Reproduce each line from the records that holds "Gold".

[Transcribed page contents]
○ ○ ○ ○
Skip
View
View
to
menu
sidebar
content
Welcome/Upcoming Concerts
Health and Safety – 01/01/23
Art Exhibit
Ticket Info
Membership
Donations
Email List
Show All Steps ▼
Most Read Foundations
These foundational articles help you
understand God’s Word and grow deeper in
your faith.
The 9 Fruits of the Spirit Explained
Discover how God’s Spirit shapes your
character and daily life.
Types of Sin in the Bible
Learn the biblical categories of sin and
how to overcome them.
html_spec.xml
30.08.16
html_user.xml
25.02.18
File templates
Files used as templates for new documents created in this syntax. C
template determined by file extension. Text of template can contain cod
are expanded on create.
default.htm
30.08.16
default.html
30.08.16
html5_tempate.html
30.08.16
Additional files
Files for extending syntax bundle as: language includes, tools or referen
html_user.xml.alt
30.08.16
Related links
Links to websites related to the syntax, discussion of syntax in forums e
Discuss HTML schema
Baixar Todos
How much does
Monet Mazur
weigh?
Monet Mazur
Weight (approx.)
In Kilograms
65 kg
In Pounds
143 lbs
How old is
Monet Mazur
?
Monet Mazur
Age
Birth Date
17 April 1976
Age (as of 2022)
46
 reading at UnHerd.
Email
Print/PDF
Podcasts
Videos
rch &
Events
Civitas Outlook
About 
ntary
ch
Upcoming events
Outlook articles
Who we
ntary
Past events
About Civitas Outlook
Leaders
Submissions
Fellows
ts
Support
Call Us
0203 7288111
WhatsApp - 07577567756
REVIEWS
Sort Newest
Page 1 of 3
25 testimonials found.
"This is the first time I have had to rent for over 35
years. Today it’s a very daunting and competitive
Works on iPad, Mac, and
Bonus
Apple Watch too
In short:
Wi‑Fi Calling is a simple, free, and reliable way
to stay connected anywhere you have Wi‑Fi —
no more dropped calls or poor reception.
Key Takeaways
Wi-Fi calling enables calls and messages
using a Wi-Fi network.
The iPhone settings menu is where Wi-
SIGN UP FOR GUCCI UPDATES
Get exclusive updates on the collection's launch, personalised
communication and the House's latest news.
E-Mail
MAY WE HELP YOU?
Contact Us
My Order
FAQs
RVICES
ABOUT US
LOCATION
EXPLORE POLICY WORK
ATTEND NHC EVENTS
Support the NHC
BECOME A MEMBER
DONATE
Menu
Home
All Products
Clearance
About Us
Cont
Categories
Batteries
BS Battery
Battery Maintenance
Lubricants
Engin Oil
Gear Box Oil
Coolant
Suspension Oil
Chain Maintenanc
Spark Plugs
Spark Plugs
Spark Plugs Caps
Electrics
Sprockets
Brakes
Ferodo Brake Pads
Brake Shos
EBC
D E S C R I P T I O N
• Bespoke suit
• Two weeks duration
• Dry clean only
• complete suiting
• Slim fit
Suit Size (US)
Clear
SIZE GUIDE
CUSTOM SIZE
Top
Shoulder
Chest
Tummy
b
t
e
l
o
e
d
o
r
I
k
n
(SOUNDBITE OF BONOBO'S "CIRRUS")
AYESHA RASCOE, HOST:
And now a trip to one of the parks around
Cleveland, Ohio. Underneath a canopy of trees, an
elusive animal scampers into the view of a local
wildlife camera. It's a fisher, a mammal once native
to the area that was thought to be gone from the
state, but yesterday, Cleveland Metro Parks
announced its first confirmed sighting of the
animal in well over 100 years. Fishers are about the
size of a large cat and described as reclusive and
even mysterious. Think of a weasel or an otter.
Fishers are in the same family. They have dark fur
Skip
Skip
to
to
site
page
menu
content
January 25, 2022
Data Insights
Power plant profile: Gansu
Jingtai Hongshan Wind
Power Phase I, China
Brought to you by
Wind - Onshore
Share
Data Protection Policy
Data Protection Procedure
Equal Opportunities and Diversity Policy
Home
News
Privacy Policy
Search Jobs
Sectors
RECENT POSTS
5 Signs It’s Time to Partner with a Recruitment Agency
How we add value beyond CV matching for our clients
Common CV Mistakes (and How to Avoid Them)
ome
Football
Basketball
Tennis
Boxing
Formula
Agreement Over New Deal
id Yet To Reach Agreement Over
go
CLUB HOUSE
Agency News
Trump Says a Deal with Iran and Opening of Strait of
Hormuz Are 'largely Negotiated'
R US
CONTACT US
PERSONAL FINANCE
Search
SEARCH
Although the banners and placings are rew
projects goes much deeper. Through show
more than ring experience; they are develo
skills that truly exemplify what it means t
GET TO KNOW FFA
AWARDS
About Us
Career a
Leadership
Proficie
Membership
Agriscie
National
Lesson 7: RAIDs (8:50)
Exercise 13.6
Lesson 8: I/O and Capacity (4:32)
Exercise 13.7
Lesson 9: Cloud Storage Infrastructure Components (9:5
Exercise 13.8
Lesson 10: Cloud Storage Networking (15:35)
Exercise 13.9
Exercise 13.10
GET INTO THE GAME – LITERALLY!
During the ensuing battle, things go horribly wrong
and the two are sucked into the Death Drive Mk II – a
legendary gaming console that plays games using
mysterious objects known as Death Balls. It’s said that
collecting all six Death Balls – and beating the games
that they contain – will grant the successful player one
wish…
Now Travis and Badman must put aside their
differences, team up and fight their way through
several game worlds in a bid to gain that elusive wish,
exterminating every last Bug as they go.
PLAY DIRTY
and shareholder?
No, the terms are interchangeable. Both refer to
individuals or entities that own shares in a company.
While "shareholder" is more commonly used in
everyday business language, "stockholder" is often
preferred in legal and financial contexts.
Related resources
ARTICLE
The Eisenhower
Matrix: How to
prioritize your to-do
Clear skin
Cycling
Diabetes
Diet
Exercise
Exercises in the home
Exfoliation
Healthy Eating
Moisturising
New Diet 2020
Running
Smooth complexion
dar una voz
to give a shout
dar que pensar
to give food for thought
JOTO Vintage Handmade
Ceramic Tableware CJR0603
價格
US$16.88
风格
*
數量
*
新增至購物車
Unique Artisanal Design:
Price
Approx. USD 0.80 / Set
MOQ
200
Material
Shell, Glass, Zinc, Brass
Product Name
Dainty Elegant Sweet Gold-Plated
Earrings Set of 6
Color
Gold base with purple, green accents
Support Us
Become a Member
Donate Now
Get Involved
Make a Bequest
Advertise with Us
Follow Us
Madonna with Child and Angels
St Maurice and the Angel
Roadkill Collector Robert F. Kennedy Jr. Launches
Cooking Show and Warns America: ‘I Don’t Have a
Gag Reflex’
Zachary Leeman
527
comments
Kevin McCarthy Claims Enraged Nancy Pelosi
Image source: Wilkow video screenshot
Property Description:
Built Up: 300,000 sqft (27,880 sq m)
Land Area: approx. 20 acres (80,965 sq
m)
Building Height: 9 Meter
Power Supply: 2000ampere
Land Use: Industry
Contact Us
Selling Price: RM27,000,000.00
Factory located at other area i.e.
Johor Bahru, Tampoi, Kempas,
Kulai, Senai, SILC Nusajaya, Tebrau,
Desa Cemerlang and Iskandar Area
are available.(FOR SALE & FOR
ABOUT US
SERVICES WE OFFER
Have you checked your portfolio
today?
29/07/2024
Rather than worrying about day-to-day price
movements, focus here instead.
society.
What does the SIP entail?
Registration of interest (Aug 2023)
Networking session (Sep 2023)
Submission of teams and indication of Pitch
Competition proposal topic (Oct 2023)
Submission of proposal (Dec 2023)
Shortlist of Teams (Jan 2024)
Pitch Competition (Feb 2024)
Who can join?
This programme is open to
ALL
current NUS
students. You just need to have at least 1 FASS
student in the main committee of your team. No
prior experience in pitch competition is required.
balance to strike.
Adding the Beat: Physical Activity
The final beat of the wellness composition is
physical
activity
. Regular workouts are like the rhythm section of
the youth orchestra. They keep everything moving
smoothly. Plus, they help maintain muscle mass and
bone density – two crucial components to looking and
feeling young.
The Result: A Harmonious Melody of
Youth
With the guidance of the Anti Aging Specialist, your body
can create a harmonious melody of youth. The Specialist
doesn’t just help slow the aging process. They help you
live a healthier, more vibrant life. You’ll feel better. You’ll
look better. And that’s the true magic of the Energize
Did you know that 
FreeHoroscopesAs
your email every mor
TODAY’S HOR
○ ○ ○ ○
**Response to this task:**
Dainty Elegant Sweet Gold-Plated
Gold base with purple, green accents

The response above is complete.